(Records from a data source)
..........

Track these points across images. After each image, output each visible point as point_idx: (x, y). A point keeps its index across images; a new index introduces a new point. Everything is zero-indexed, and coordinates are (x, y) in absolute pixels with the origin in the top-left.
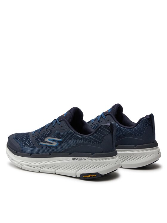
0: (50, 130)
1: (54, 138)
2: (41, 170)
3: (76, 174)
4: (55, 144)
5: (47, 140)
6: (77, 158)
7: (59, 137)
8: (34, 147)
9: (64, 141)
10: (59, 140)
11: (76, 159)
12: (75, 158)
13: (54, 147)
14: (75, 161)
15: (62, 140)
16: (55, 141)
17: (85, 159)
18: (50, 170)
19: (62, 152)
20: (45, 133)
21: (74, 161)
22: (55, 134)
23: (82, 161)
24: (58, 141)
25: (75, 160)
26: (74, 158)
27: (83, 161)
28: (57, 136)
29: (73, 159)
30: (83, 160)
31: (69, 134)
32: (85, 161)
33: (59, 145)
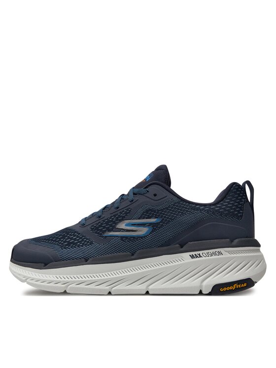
0: (126, 208)
1: (139, 219)
2: (115, 290)
3: (201, 286)
4: (143, 231)
5: (122, 225)
6: (201, 252)
7: (153, 214)
8: (91, 243)
9: (166, 220)
10: (153, 220)
11: (199, 255)
12: (197, 253)
13: (142, 237)
14: (198, 259)
15: (161, 219)
16: (143, 225)
17: (220, 253)
18: (136, 287)
19: (162, 246)
20: (115, 216)
21: (194, 260)
22: (140, 211)
23: (214, 257)
24: (150, 224)
25: (197, 257)
26: (193, 253)
27: (217, 257)
28: (148, 214)
29: (192, 257)
30: (216, 255)
31: (174, 205)
32: (220, 256)
33: (153, 231)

..........

### Work to complete
Where the line containing "10: (59, 140)" appears, begin writing out the lines word for word, and continue through the last line of the data, leaving out pictures.

### Response below
10: (59, 140)
11: (76, 159)
12: (75, 158)
13: (54, 147)
14: (75, 161)
15: (62, 140)
16: (55, 141)
17: (85, 159)
18: (50, 170)
19: (62, 152)
20: (45, 133)
21: (74, 161)
22: (55, 134)
23: (82, 161)
24: (58, 141)
25: (75, 160)
26: (74, 158)
27: (83, 161)
28: (57, 136)
29: (73, 159)
30: (83, 160)
31: (69, 134)
32: (85, 161)
33: (59, 145)
0: (126, 208)
1: (139, 219)
2: (115, 290)
3: (201, 286)
4: (143, 231)
5: (122, 225)
6: (201, 252)
7: (153, 214)
8: (91, 243)
9: (166, 220)
10: (153, 220)
11: (199, 255)
12: (197, 253)
13: (142, 237)
14: (198, 259)
15: (161, 219)
16: (143, 225)
17: (220, 253)
18: (136, 287)
19: (162, 246)
20: (115, 216)
21: (194, 260)
22: (140, 211)
23: (214, 257)
24: (150, 224)
25: (197, 257)
26: (193, 253)
27: (217, 257)
28: (148, 214)
29: (192, 257)
30: (216, 255)
31: (174, 205)
32: (220, 256)
33: (153, 231)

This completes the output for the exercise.